What can I do to improve performance?
Closed this issue · 10 comments
The validation of a file ttakes at least 20 seconds on my local system...
What can I do to improve that?
What are you using? Directly the Schematron files or the precompiled XSLTs? Using the XSLTs is much quicker. You may have a look at https://github.com/phax/ph-bdve where I already created a nice Java wrapper around different Schematron rule sets.
Hi Philip,
I'm using the Schematron files directly now.
Gone take a look at ph-bdve.
Thank you for your prompt response!
Changed to using an XSLT in stead of the Schematron files. That improves performance!
Can't get the pure-mode working. When I try that with the Schematron file my XML is failing a lot of rules suddenly.
Yes, that is very likely, because the pure mode can handle XPath only. I assume we also use XSLT features, so you need to use the XSLT.
When I use the XSLT with pure-mode, the XSL is rejected as malformed.

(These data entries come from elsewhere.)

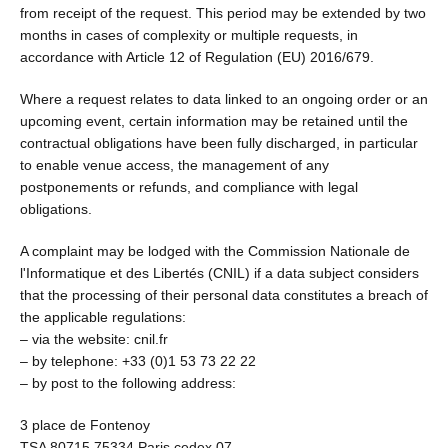
from receipt of the request. This period may be extended by two
months in cases of complexity or multiple requests, in
accordance with Article 12 of Regulation (EU) 2016/679.
Where a request relates to data linked to an ongoing order or an
upcoming event, certain information may be retained until the
contractual obligations have been fully discharged, in particular
to enable venue access, the management of any
postponements or refunds, and compliance with legal
obligations.
A complaint may be lodged with the Commission Nationale de
l'Informatique et des Libertés (CNIL) if a data subject considers
that the processing of their personal data constitutes a breach of
the applicable regulations:
– via the website: cnil.fr
– by telephone: +33 (0)1 53 73 22 22
– by post to the following address:
3 place de Fontenoy
TSA 80715 75334 Paris cedex 07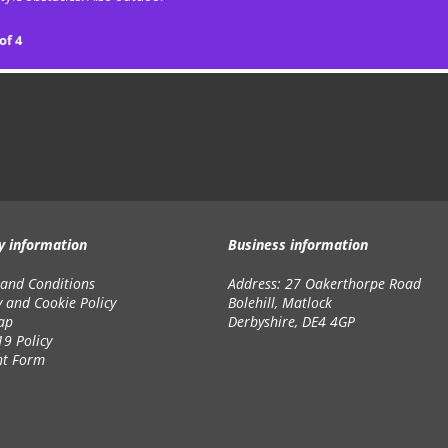
of 4
y information
Business information
and Conditions
Address: 27 Oakerthorpe Road
y and Cookie Policy
Bolehill, Matlock
ap
Derbyshire, DE4 4GP
19 Policy
nt Form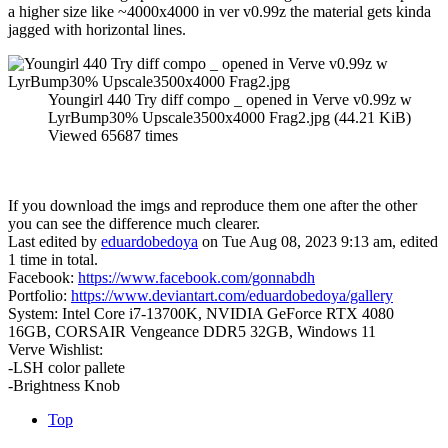
a higher size like ~4000x4000 in ver v0.99z the material gets kinda
jagged with horizontal lines.
Youngirl 440 Try diff compo _ opened in Verve v0.99z w
LyrBump30% Upscale3500x4000 Frag2.jpg (44.21 KiB)
Viewed 65687 times
If you download the imgs and reproduce them one after the other
you can see the difference much clearer.
Last edited by
eduardobedoya
on Tue Aug 08, 2023 9:13 am, edited
1 time in total.
Facebook:
https://www.facebook.com/gonnabdh
Portfolio:
https://www.deviantart.com/eduardobedoya/gallery
System: Intel Core i7-13700K, NVIDIA GeForce RTX 4080
16GB, CORSAIR Vengeance DDR5 32GB, Windows 11
Verve Wishlist:
-LSH color pallete
-Brightness Knob
Top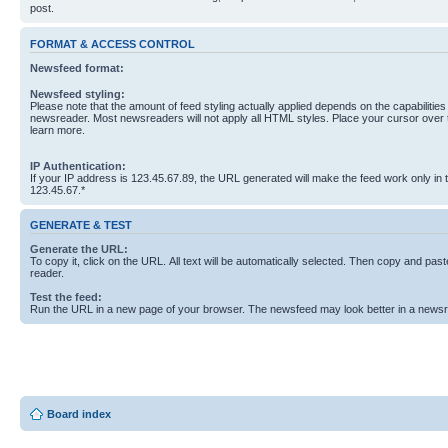
post.
FORMAT & ACCESS CONTROL
Newsfeed format:
Newsfeed styling:
Please note that the amount of feed styling actually applied depends on the capabilities
newsreader. Most newsreaders will not apply all HTML styles. Place your cursor over t
learn more.
IP Authentication:
If your IP address is 123.45.67.89, the URL generated will make the feed work only in
123.45.67.*
GENERATE & TEST
Generate the URL:
To copy it, click on the URL. All text will be automatically selected. Then copy and past
reader.
Test the feed:
Run the URL in a new page of your browser. The newsfeed may look better in a newsr
Board index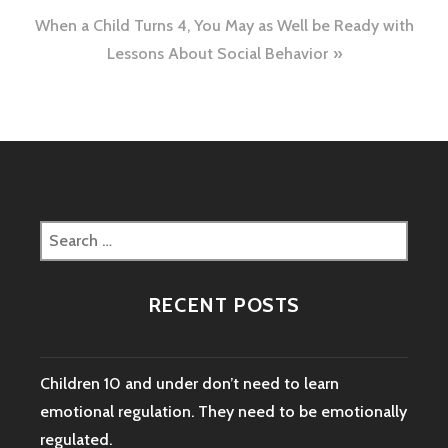
When a Child Turns 4, You May as Well be Ready with
Lessons About Social Behavior
Search
for:
RECENT POSTS
Children 10 and under don’t need to learn
emotional regulation. They need to be emotionally
regulated.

I just would like to pass the "Compilation"-fase as this takes most of the time and cpu.
The "compilation" phase is the conversion from "SCH" to "XSLT" - this is what takes forever. That's why we also delivery the "pre-build" XSLTs as e.g. for UBL in https://github.com/CenPC434/validation/tree/master/ubl/xslt
The "compilation" of the "XSLT" into a "Template" cannot be done by us. But maybe the object is serializable and you can just reuse this binary representation then - hope you know what I mean :D
Hi Philip, I think I understand, a bit ;)
I already use and XSLT with the -xsl-option and then performance is within limits.
For this I use the XSL provided by Simpler Invoicing. For now we accept the speed of about 5 seconds per validation.
https://github.com/SimplerInvoicing/validation/tree/master/xsl
It would be nice if the validator would support multiple input files (*.xml of xml.lst).
Then the compilation only needs to be done once per session.
I know what you mean, but this validator is really just meant as an example on how to do it. The issue is, that the "caching" of precompiled XLSTs can only happen in memory. So everytime you are invoking the validator the XSLT is compiled again - this is definitively a pain in the ass.
What I did to resolve this is to build a "standalone validation server" in https://github.com/phax/phoss-validator/ which comes with an integrated application server, so it runs "in the background" and is therefore able to cache things. I must admit I need to update the documentation a bit, but in general it is meant as a downloadable "all in one" validator.
I created an up-to-date version for you: https://github.com/phax/phoss-validator/releases/tag/2018-10-25 grab the ZIP, unpack it and call "start".
Than you can start validating locally with much better performance
Wow great!!!!
I will do some extra tests next Monday. But this is perfect!